Lee Helen S, Plechot Kamryn, Gohil Shruti, Le Jennifer
Department of Pharmacy, University of California Irvine Health, Orange, CA, USA.
Department of Medicine, Division of Infectious Diseases, University of California Irvine, School of Medicine, Irvine, CA, USA.
Infect Dis Ther. 2021 Jun;10(2):687-697. doi: 10.1007/s40121-021-00417-7. Epub 2021 Mar 26.

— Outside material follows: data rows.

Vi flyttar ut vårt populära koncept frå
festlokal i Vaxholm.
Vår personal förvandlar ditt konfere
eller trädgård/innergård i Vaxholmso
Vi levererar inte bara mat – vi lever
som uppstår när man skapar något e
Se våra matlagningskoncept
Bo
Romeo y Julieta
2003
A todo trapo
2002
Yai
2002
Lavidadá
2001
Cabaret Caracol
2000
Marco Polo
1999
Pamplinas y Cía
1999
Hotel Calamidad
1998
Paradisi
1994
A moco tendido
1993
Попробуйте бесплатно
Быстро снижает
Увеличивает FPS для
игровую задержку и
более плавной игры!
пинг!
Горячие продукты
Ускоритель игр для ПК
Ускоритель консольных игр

Clostridium difficile infection (CDI) is a leading cause of healthcare-associated infections, accounting for significant disease burden and mortality. The clinical spectrum of C. difficile ranges from asymptomatic colonization to toxic megacolon and fulminant colitis. CDI is characterized by new onset of ≥ 3 unformed stools in 24 h and is confirmed by laboratory test for the presence of toxigenic C. difficile. Currently, laboratory tests to diagnose CDI include toxigenic culture, glutamate dehydrogenase (GDH), nucleic acid amplification test (NAAT), and toxins A/B enzyme immunoassay (EIA). The sensitivities of these tests are variable with toxin EIA ranging from 53 to 60% and with NAAT at about 95%. Overall, the specificity is > 90% for these methods. However, the positive predictive value (PPV) depends on the disease prevalence with lower CDI rates associated with lower PPVs.Notably, the widespread use of the highly sensitive NAAT and its relatively lower clinical specificity have led to overdiagnosis of C. difficile by identifying carriers when NAAT is used as the sole diagnostic method. Overdiagnosis of C. difficile has resulted in unwarranted treatment, possibly attributing to resistance to metronidazole and vancomycin, increased risk for overgrowth of vancomycin-resistant enterococci strains in stool specimens, and increased hospitalization thereby impacting patient safety and healthcare costs.Strategies to optimize the clinical sensitivity and specificity of current laboratory tests are critical to differentiate the clinical CDI from colonization. To achieve high diagnostic yield, if preagreed institutional criteria for stool submission are not used, a multistep approach to CDI diagnosis is recommended, such as either GDH or NAAT followed by toxins A/B EIA in conjunction with laboratory stewardship by evaluating C. difficile test orders for appropriateness and providing feedback. Furthermore, antimicrobial stewardship, along with provider education on appropriate testing for C. difficile, is vital to differentiate CDI from colonization.
艰难梭菌感染(CDI)是医疗保健相关感染的主要原因,造成了重大的疾病负担和死亡率。艰难梭菌的临床谱范围从无症状定植到中毒性巨结肠和暴发性结肠炎。CDI的特征是24小时内出现≥3次不成形大便,并通过实验室检测产毒艰难梭菌来确诊。目前,诊断CDI的实验室检测包括产毒培养、谷氨酸脱氢酶(GDH)、核酸扩增试验(NAAT)以及毒素A/B酶免疫测定(EIA)。这些检测的敏感性各不相同,毒素EIA的敏感性为53%至60%,NAAT约为95%。总体而言,这些方法的特异性>90%。然而,阳性预测值(PPV)取决于疾病患病率,CDI发病率较低时PPV也较低。值得注意的是,高敏感性NAAT的广泛使用及其相对较低的临床特异性导致当将NAAT用作唯一诊断方法时,通过识别携带者而过度诊断艰难梭菌。艰难梭菌的过度诊断导致了不必要的治疗,这可能归因于对甲硝唑和万古霉素的耐药性、粪便标本中万古霉素耐药肠球菌菌株过度生长的风险增加以及住院时间延长,从而影响患者安全和医疗成本。优化当前实验室检测的临床敏感性和特异性的策略对于区分临床CDI和定植至关重要。为了获得高诊断率,如果未使用预先商定的粪便送检机构标准,建议采用多步骤的CDI诊断方法,例如先进行GDH或NAAT检测,然后进行毒素A/B EIA检测,并通过评估艰难梭菌检测医嘱的适宜性并提供反馈来进行实验室管理。此外,抗菌药物管理以及对医疗服务提供者进行关于艰难梭菌适当检测的教育,对于区分CDI和定植至关重要。